[[ Raw data open ]]

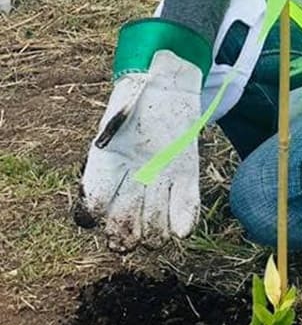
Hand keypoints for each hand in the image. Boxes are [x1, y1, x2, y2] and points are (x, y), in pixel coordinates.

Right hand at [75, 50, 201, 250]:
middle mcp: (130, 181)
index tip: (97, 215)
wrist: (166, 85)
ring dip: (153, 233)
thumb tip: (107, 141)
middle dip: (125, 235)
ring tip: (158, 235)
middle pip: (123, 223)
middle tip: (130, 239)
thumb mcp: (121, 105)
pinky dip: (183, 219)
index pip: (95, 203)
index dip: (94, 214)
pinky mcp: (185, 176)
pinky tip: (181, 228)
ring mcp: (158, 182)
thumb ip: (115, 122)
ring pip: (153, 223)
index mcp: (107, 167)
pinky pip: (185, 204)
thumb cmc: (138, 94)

[[ Raw data closed ]]
[[ Raw data open ]]

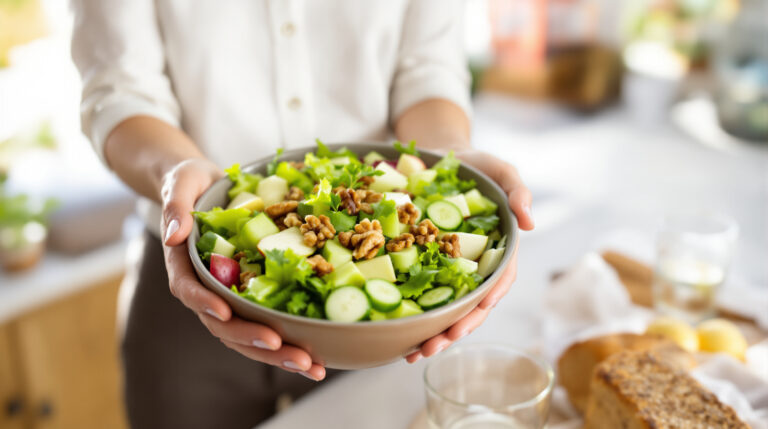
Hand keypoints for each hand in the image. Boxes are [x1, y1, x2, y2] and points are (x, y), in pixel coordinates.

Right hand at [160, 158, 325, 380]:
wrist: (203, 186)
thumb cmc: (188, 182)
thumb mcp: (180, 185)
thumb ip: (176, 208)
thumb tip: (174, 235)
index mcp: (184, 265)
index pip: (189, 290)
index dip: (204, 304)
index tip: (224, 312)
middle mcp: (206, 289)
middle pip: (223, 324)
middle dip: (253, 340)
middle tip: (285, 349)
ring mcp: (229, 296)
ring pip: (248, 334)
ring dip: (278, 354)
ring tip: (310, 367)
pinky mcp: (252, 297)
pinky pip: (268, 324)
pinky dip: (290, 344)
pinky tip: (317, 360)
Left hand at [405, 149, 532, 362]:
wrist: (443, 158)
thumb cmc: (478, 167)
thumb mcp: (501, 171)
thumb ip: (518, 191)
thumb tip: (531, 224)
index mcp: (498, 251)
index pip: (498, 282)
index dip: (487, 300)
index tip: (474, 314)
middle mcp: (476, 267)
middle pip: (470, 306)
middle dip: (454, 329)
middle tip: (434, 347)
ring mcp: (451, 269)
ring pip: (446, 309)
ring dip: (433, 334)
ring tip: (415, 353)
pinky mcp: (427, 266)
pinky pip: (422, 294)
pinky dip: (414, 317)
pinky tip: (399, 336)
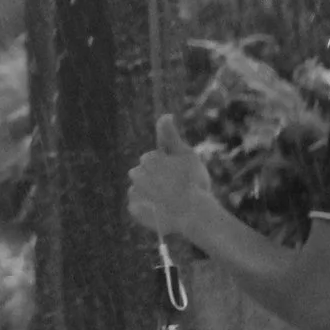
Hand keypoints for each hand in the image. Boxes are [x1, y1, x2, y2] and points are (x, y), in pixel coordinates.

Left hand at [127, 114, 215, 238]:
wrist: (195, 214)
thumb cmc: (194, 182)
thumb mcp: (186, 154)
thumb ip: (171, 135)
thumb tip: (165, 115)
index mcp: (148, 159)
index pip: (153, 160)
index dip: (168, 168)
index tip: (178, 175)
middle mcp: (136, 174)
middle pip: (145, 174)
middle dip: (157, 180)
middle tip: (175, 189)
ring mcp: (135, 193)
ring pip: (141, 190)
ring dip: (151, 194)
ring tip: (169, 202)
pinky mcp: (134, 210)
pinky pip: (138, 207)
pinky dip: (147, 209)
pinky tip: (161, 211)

[[ Raw data closed ]]

Exercise brief: Copy word for word only the lines above from the one with "ring mcp: (229, 296)" through the one with "thumb tip: (165, 115)". Leave pictures out.

Response:
ring mcp: (229, 296)
ring pip: (248, 334)
ring dip: (278, 354)
ring tip: (310, 367)
pinky mcp: (252, 297)
pinky pip: (268, 324)
pinky dip: (290, 344)
pinky tip: (317, 360)
Left hand at [405, 149, 532, 362]:
wrist: (443, 158)
thumb cmc: (478, 167)
thumb mcp: (501, 171)
thumb ip: (518, 191)
thumb tip: (531, 224)
index mcp: (498, 251)
index pip: (498, 282)
index dip: (487, 300)
index tip: (474, 314)
middle mcp: (476, 267)
middle pip: (470, 306)
middle dip: (454, 329)
middle tip: (434, 347)
ring mcp: (451, 269)
ring pip: (446, 309)
ring dip: (433, 334)
ring tip: (415, 353)
pinky mcp: (427, 266)
pinky pip: (422, 294)
pinky dip: (414, 317)
pinky tip: (399, 336)
Hand keypoints for each hand in the image. Boxes are [x1, y1, x2, y2] and points are (x, y), in pixel coordinates.

Left hand at [127, 114, 215, 238]:
wrist: (195, 214)
thumb cmc: (194, 182)
thumb mcp: (186, 154)
thumb ip: (171, 135)
thumb tip: (165, 115)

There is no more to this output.